Embed a Batch of Strings in One Call
You have a list of strings to embed -- documents to index, queries to compare, passages to cluster -- and you want one gRPC call to return one vector per input, in order, without writing per-string fetch loops or queueing logic. This page walks through the bounded task of sending a batch and reading the response, so callers can focus on what to do with the vectors instead of how to fetch them.

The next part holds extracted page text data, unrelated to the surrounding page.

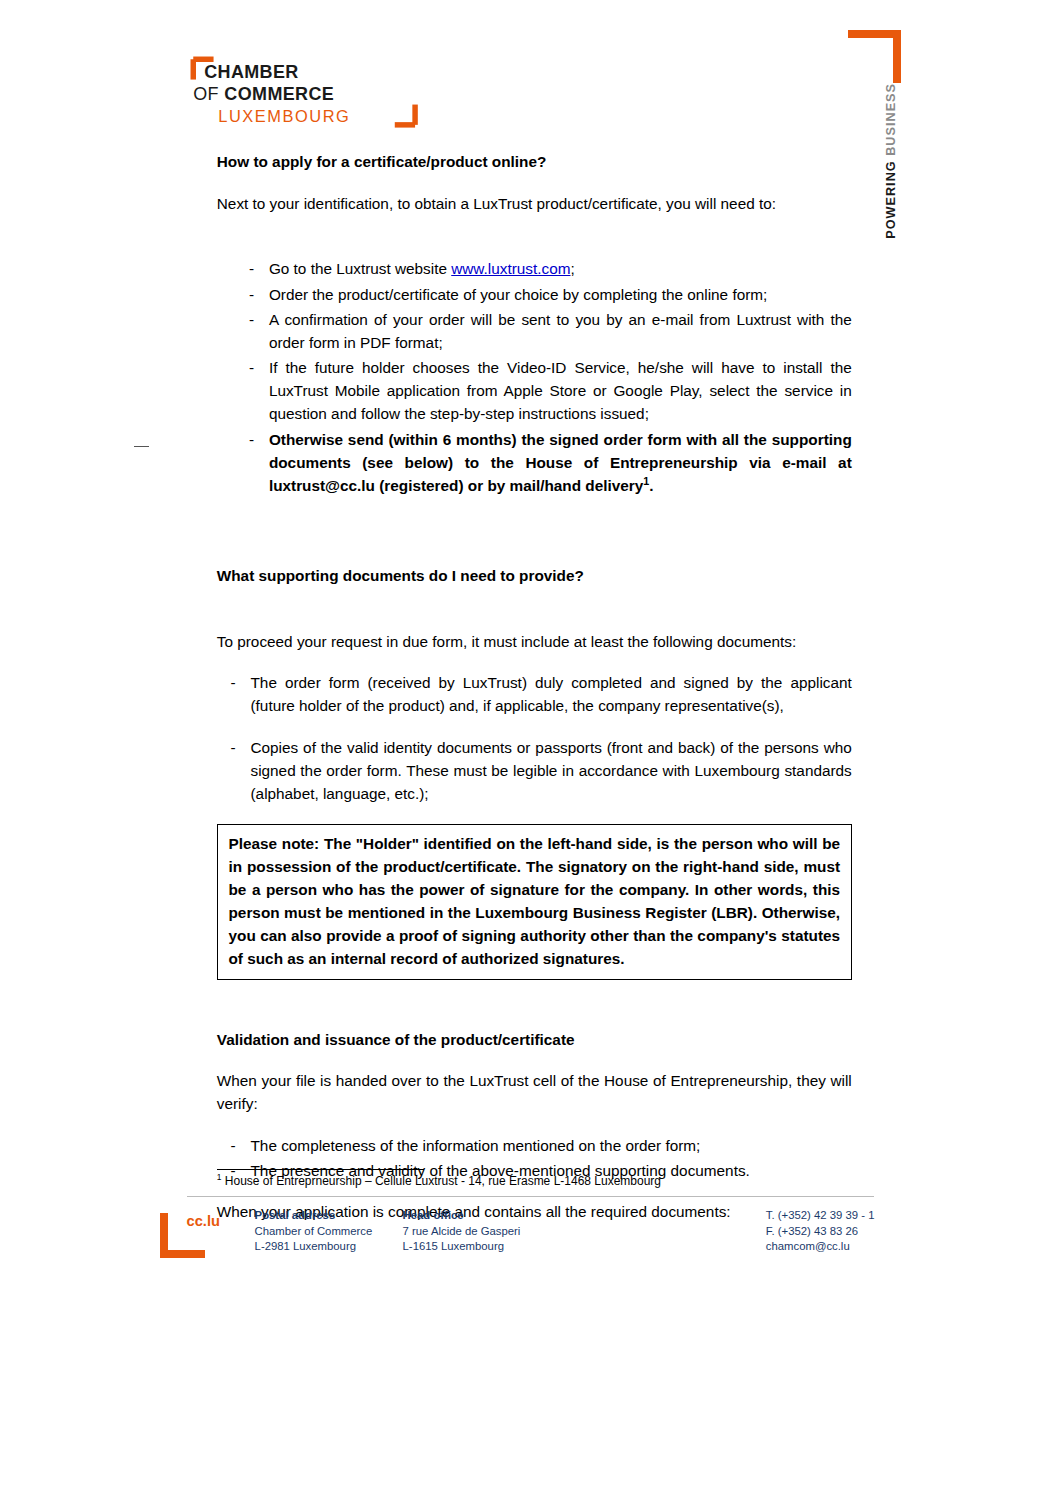CHAMBER OF COMMERCE LUXEMBOURG
POWERING BUSINESS
How to apply for a certificate/product online?
Next to your identification, to obtain a LuxTrust product/certificate, you will need to:
Go to the Luxtrust website www.luxtrust.com;
Order the product/certificate of your choice by completing the online form;
A confirmation of your order will be sent to you by an e-mail from Luxtrust with the order form in PDF format;
If the future holder chooses the Video-ID Service, he/she will have to install the LuxTrust Mobile application from Apple Store or Google Play, select the service in question and follow the step-by-step instructions issued;
Otherwise send (within 6 months) the signed order form with all the supporting documents (see below) to the House of Entrepreneurship via e-mail at luxtrust@cc.lu (registered) or by mail/hand delivery1.
What supporting documents do I need to provide?
To proceed your request in due form, it must include at least the following documents:
The order form (received by LuxTrust) duly completed and signed by the applicant (future holder of the product) and, if applicable, the company representative(s),
Copies of the valid identity documents or passports (front and back) of the persons who signed the order form. These must be legible in accordance with Luxembourg standards (alphabet, language, etc.);
Please note: The "Holder" identified on the left-hand side, is the person who will be in possession of the product/certificate. The signatory on the right-hand side, must be a person who has the power of signature for the company. In other words, this person must be mentioned in the Luxembourg Business Register (LBR). Otherwise, you can also provide a proof of signing authority other than the company's statutes of such as an internal record of authorized signatures.
Validation and issuance of the product/certificate
When your file is handed over to the LuxTrust cell of the House of Entrepreneurship, they will verify:
The completeness of the information mentioned on the order form;
The presence and validity of the above-mentioned supporting documents.
When your application is complete and contains all the required documents:
1 House of Entreprneurship – Cellule Luxtrust - 14, rue Erasme L-1468 Luxembourg
cc.lu
Postal address
Chamber of Commerce
L-2981 Luxembourg
Head office
7 rue Alcide de Gasperi
L-1615 Luxembourg
T. (+352) 42 39 39 - 1
F. (+352) 43 83 26
chamcom@cc.lu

For the full setup including architecture and connection details, see Embed Text Using a Shared Service.
Prerequisites
-
Completed the
Embed Text Using a Shared Service
guide -- you have
@forwardimpact/librpcand@forwardimpact/libtypeinstalled, the embedding service is running, andcreateClient("embedding")connects successfully.
Connect
import { createClient, createTracer } from "@forwardimpact/librpc";
import { createLogger } from "@forwardimpact/libtelemetry";
import { embedding } from "@forwardimpact/libtype";
const logger = createLogger("my-product");
const tracer = await createTracer("my-product");
const embeddingClient = await createClient("embedding", logger, tracer);
Embed a batch
Pass every input in a single EmbeddingsRequest:
const inputs = [
"Reset the database connection pool on each restart.",
"Pool restarts force every active query to reissue.",
"Coffee beans roast best at 215 degrees Celsius.",
];
const request = embedding.EmbeddingsRequest.fromObject({ input: inputs });
const result = await embeddingClient.CreateEmbeddings(request);
The response preserves order.
result.data[i] corresponds to inputs[i],
so you can zip them back together without tracking IDs:
const pairs = inputs.map((text, i) => ({
text,
vector: result.data[i].values,
}));
Why batch in one call
The service issues one HTTP request to the TEI sidecar per gRPC
call, regardless of input length. Calling
CreateEmbeddings once with 50 strings is faster than
calling it 50 times with one string each -- you avoid the per-call
gRPC round trip and the per-request TEI overhead. The TEI backend
batches internally on the inference side as well.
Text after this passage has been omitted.